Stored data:
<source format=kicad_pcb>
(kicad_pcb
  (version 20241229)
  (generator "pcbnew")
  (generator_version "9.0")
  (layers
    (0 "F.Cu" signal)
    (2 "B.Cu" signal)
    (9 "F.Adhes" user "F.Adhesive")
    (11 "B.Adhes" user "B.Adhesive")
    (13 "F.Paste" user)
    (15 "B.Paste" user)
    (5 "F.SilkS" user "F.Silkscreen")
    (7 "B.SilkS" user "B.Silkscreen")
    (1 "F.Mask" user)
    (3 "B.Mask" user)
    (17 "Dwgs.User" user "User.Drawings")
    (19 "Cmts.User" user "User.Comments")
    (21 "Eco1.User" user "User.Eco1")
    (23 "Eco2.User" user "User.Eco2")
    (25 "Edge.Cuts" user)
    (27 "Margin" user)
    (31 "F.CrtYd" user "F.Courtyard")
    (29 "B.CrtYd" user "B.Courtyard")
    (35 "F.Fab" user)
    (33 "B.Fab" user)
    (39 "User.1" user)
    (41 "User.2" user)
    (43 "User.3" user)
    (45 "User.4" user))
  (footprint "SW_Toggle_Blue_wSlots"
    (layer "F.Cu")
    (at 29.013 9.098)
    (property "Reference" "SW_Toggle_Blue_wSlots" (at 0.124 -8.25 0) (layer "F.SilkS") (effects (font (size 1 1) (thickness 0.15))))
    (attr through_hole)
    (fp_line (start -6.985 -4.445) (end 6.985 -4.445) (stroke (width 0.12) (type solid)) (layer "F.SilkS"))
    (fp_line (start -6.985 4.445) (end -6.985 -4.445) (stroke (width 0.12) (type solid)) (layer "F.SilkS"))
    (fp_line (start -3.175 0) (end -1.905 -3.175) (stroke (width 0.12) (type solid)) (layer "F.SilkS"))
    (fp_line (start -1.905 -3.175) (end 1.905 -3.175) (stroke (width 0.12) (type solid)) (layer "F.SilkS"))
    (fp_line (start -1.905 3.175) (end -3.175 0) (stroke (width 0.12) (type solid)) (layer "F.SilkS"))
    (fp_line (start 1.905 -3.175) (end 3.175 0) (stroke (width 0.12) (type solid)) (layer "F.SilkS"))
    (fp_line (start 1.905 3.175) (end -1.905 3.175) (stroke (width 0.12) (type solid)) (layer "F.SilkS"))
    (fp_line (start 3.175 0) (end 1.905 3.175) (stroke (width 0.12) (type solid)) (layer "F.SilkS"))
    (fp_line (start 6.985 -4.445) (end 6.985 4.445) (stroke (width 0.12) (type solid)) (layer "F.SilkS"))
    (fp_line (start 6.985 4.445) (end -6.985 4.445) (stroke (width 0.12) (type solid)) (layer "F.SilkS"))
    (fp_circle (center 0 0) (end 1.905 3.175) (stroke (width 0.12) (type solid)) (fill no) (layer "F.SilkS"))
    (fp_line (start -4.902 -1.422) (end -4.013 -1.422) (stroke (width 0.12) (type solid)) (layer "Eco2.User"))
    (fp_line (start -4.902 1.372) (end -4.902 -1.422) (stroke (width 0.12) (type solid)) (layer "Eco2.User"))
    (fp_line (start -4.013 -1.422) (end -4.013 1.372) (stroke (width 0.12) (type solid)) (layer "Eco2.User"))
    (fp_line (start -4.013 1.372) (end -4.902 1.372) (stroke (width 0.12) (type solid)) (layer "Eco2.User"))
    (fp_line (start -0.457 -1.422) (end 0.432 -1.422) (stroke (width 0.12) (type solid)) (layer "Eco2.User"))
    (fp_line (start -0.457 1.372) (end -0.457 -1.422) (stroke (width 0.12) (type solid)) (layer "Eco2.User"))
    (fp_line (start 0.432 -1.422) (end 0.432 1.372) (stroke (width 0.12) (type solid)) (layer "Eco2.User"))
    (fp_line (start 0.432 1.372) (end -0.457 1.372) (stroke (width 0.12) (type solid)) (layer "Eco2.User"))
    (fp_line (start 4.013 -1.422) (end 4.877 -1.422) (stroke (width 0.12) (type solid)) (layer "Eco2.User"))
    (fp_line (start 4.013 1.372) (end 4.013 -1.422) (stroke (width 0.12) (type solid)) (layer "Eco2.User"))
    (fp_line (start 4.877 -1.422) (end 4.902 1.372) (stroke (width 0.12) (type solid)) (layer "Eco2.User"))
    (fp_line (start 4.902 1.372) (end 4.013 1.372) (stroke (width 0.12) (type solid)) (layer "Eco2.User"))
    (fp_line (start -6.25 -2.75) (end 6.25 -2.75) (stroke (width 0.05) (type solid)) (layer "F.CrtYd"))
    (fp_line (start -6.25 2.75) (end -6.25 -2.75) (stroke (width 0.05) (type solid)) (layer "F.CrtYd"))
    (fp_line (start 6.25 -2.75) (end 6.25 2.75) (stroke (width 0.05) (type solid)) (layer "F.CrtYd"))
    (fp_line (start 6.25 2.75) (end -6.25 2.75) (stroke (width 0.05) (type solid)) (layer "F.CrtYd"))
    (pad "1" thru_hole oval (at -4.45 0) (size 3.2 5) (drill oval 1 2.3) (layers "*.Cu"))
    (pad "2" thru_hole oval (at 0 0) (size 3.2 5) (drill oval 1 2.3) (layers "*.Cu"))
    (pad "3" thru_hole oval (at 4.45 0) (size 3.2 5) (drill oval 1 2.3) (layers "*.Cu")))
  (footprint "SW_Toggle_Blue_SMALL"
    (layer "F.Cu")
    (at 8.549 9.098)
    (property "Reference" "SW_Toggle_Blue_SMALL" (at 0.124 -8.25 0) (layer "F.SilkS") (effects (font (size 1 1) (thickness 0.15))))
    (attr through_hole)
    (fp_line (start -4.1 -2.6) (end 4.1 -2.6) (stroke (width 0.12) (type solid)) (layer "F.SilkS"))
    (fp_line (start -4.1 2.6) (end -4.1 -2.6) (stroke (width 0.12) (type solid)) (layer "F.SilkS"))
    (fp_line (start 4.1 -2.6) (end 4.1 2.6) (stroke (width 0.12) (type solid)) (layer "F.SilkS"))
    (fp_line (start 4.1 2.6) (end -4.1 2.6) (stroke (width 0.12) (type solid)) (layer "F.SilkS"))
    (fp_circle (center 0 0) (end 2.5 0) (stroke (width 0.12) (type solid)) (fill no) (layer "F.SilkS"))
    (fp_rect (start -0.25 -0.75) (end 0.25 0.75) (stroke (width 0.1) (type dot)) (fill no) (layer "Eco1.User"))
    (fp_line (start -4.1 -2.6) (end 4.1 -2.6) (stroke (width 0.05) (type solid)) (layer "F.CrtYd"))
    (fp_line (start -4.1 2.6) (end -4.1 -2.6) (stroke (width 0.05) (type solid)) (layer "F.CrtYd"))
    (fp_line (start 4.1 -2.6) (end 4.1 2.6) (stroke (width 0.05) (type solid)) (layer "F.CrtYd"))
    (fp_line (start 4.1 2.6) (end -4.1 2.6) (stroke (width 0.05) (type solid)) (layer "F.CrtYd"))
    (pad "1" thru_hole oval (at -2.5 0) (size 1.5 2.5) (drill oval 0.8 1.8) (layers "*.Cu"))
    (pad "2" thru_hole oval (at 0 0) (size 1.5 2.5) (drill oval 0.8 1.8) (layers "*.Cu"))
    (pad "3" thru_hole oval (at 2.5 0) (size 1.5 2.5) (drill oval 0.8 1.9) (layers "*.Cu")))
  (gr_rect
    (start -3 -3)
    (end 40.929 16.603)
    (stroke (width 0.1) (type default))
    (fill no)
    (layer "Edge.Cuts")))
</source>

# Your task:
Find every line in the records that has the string "Courtyard", then state how many there are and nothing else.

# Your solution:
2